Fuck yes! I did it! It wasn’t pretty, in fact it was hard and awful and ugly in parts and yet that made it even more worth celebrating. I was given my medal and my finishers towel and then Sim just held me. I was home. I closed my eyes and was happy I had finished. I opened them to be surrounded by my amazing trail friends. They had been watching my progress through the night and had come to cheer me on to finish. As I hugged each one I was in a kind of disbelief. That they were here, to see me… And then my coach, Matt, stepped forward and hugged me and I was floored.

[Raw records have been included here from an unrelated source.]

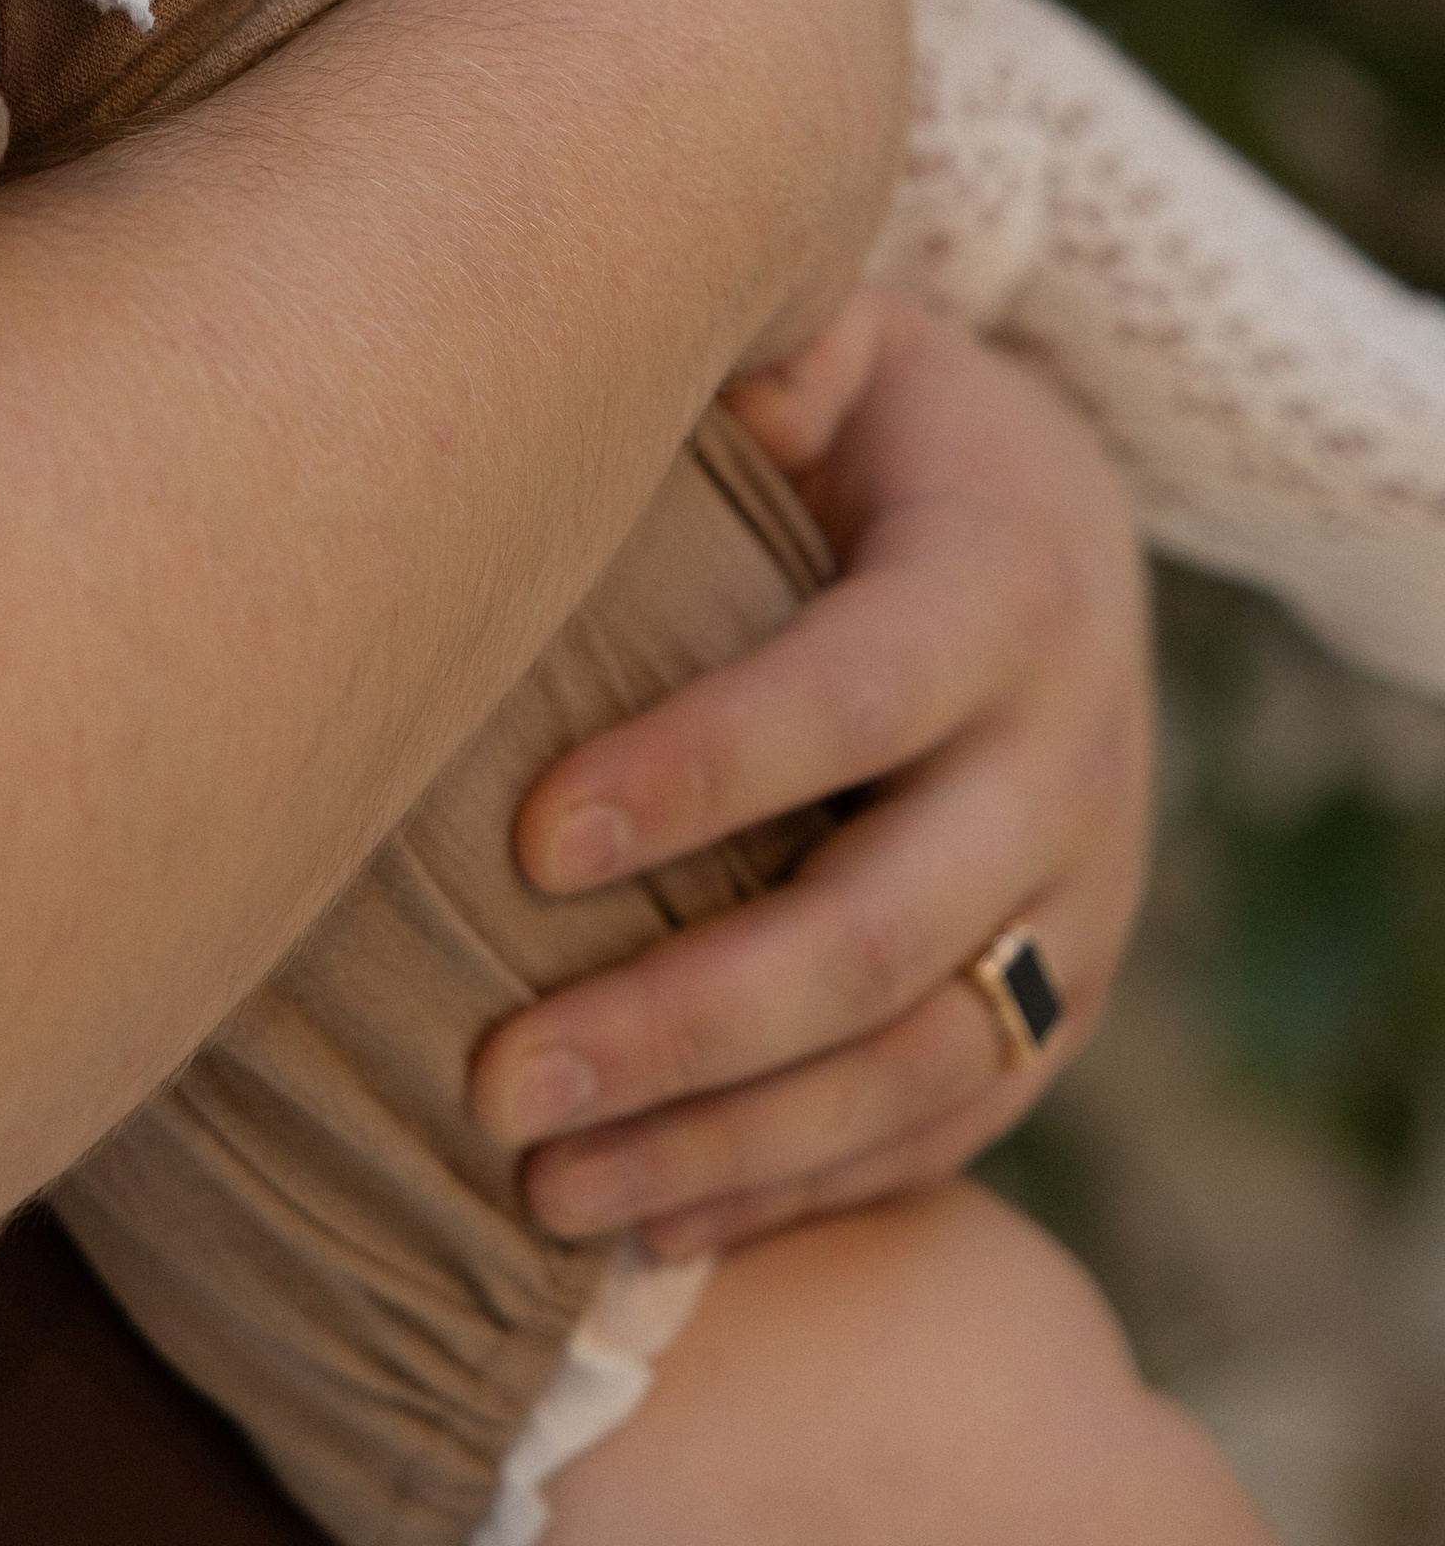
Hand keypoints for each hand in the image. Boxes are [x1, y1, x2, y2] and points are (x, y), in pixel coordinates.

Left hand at [470, 297, 1152, 1255]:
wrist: (1055, 518)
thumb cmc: (873, 423)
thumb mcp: (838, 346)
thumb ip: (756, 355)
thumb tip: (643, 368)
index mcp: (1007, 582)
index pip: (854, 695)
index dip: (700, 771)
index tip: (523, 842)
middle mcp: (1070, 758)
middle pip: (884, 926)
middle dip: (684, 1019)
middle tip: (493, 1080)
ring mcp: (1084, 899)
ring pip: (916, 1064)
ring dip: (724, 1142)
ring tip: (539, 1188)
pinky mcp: (1063, 998)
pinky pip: (943, 1129)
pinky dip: (798, 1189)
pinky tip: (648, 1229)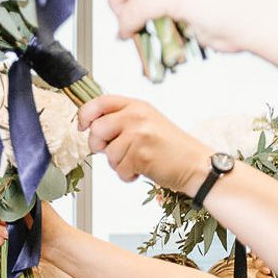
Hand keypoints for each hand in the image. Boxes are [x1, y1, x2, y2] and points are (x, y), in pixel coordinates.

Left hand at [79, 95, 207, 188]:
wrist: (194, 164)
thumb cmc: (169, 148)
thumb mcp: (146, 122)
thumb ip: (122, 121)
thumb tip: (92, 128)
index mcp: (136, 105)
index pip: (100, 102)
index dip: (85, 115)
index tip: (82, 127)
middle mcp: (136, 115)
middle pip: (97, 129)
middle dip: (99, 146)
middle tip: (114, 152)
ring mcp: (138, 134)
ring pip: (107, 153)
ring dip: (117, 164)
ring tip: (136, 161)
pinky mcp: (140, 154)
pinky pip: (118, 169)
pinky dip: (127, 175)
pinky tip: (142, 170)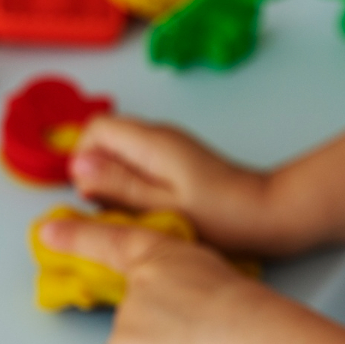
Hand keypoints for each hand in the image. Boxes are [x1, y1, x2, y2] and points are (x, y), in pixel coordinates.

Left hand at [40, 216, 273, 343]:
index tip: (47, 233)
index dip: (78, 237)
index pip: (114, 241)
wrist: (246, 333)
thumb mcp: (213, 274)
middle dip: (149, 326)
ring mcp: (126, 316)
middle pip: (128, 310)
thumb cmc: (247, 308)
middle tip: (188, 333)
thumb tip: (182, 306)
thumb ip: (183, 280)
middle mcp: (137, 280)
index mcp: (164, 253)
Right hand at [69, 115, 311, 254]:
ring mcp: (168, 147)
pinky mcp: (177, 161)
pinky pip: (140, 165)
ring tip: (138, 213)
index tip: (93, 195)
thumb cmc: (219, 215)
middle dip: (98, 174)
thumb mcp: (160, 206)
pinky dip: (135, 187)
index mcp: (151, 141)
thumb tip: (78, 166)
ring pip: (121, 155)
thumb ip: (117, 185)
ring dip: (117, 183)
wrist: (266, 213)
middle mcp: (158, 135)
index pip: (95, 128)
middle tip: (117, 209)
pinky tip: (152, 211)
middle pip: (105, 141)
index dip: (83, 159)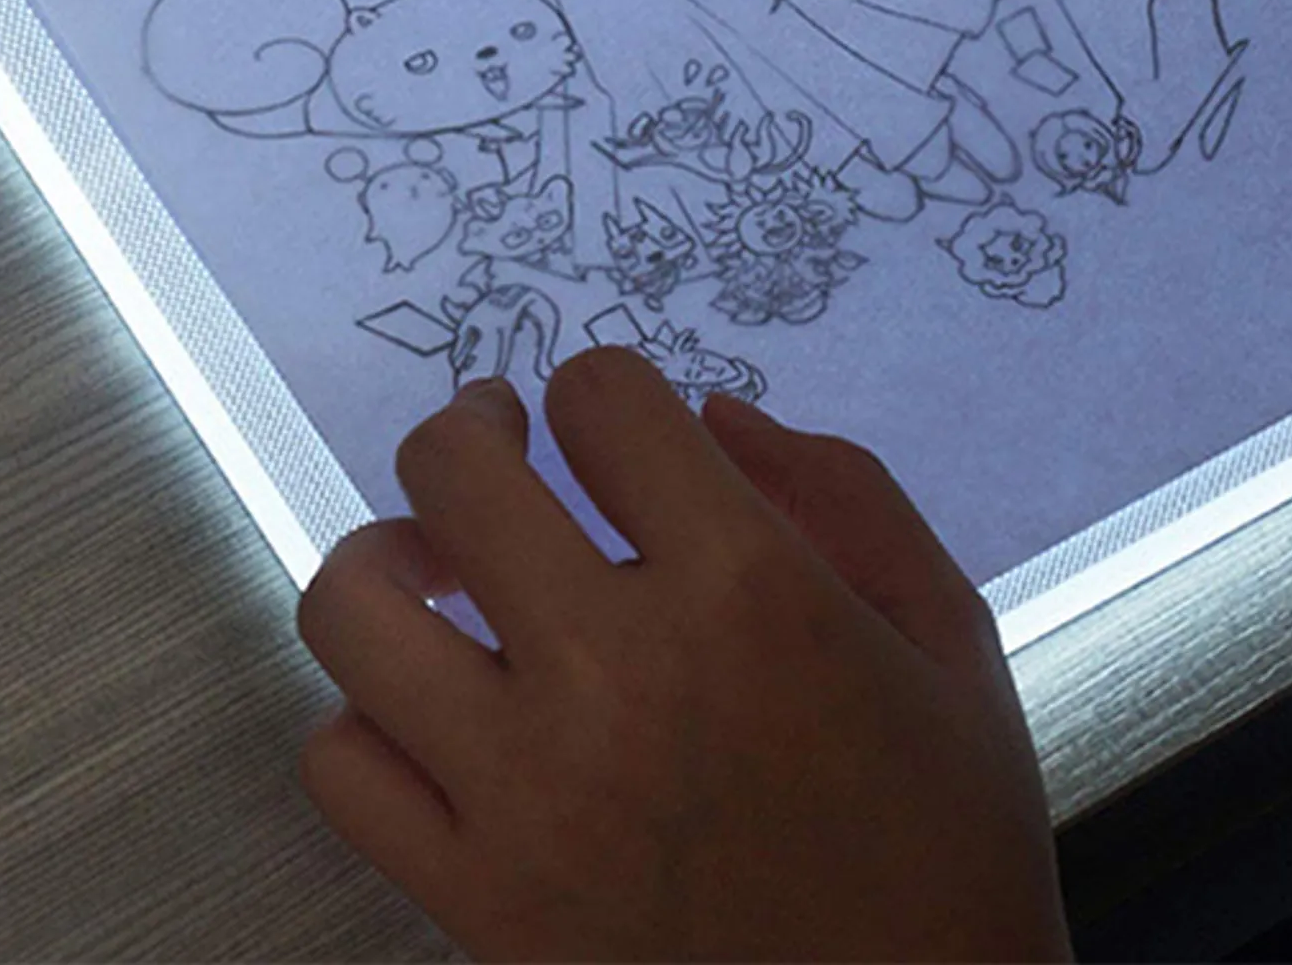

Overwhelmed.
I want to gush here about my amazing husband, about the friends who were there with me at the finish and also in spirit, about my incredible coach, who had finished the 100k some 12hrs earlier, but I think you have all read and heard it all before. So let me just say because of them the the experience was not only richer, but possible.
So, now how do I feel about the race? I am proud. Proud that I pushed through some tough times to get to the good. I was under my C goal and finished before the sun came up again. I learnt a lot, about what I can do, what I can push through and about what I would do differently next time. I am a little disappointed, I think I could have gone sub 20hrs and got a shiny belt buckle, if only… but maybe the lessons mean more, in the long run. If it had been a perfect day, a perfect run, maybe it wouldn’t mean as much?